Aim of the exercise:
Check every line of the entries below for the word "geen", and copy the ones that have it.

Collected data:
■ ■ ■ ■
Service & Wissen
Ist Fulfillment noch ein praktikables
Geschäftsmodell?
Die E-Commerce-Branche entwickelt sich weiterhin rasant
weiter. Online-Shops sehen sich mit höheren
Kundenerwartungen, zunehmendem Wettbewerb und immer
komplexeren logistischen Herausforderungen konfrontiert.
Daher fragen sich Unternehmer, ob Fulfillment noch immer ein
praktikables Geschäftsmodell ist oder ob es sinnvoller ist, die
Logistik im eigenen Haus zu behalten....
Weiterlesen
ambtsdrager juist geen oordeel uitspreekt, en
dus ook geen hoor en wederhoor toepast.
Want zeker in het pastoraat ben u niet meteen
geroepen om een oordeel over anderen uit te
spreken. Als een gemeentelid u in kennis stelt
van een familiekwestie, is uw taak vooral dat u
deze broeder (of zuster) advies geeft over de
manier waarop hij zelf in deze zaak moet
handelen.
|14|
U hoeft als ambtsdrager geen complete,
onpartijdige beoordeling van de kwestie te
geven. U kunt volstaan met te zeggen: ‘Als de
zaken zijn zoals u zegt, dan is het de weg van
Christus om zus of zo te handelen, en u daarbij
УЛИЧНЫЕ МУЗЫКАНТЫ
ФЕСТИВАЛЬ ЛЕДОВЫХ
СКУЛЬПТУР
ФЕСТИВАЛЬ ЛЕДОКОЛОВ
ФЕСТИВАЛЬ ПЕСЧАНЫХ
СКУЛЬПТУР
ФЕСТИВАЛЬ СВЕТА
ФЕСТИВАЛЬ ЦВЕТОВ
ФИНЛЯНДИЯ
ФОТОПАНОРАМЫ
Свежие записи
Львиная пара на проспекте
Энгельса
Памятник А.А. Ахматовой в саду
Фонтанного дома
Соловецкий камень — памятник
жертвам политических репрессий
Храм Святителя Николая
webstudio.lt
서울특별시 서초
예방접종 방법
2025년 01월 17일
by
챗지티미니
■ ■ ■ ■
Written reply:
ambtsdrager juist geen oordeel uitspreekt, en
dus ook geen hoor en wederhoor toepast.
U hoeft als ambtsdrager geen complete,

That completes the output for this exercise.